The US State Department said that it was concerned about the Tunisian president’s rhetoric and arbitrary arrests of migrants in recent weeks. “These remarks are not in keeping with Tunisia’s long history of generosity in hosting and protecting refugees, asylum seekers and migrants,” State Department spokesman Ned Price told reporters last week. “And we’re disturbed by reports of violence against these very migrants.”
Asked about reports that the World Bank is suspending talks with Tunisia following Saied’s comments, the Tunisian foreign minister said the lender had postponed the meeting “because it wanted to avoid … this discussion during this useless polemic, that’s all … the programs of the World Bank are still ongoing in Tunisia.”
Some have suggested that the Tunisian president may be scapegoating Black Africans in order to deflect attention away from the controversies he has courted at home.
Saied has pushed Tunisia closer to autocracy since dismissing parliament in mid-2021 and moving to rule by decree, just a decade after protesters overthrew an autocratic regime in favor of democracy. He has amassed near-total power and described parliament as “an institution of absurdity and a state within the state,” according to Reuters.

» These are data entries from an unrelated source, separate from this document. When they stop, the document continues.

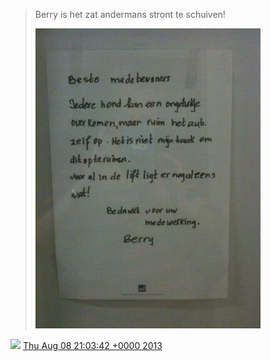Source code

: > Berry is het zat andermans stront te schuiven\! 
> 
> ![](../../media/365579088766840834-BRLMPovCMAABmLj.jpg)

<img src="../../media/tweet.ico" width="12" /> [Thu Aug 08 21:03:42 +0000 2013](https://twitter.com/DromerDenker/status/365579088766840834)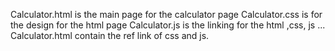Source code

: Calculator.html is the main page for the calculator page
Calculator.css is for the design for the html page 
Calculator.js is the linking for the html ,css, js ...
Calculator.html contain the ref link of css and js.
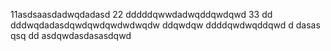 11asdsaasdadwqdadasd
22
dddddqwwdadwqddqwdqwd
33
dd
dddwqdadasdqwdqwdqwdwdwqdw
ddqwdqw
ddddqwdwqddqwd
d
dasas   qsq
dd
asdqwdasdasasdqwd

Marks said Saied’s targeting of African migrants was linked to his “political witch hunts,” referring to the government’s crackdown on dissidents.
“Both have happened simultaneously this past month and mark a dramatic escalation of his dictatorial consolidation,” she said. “He’s imprisoning and scapegoating political opponents across the board — and racially persecuting the most vulnerable — to distract from his utter failure to deliver competent economic governance to Tunisia.”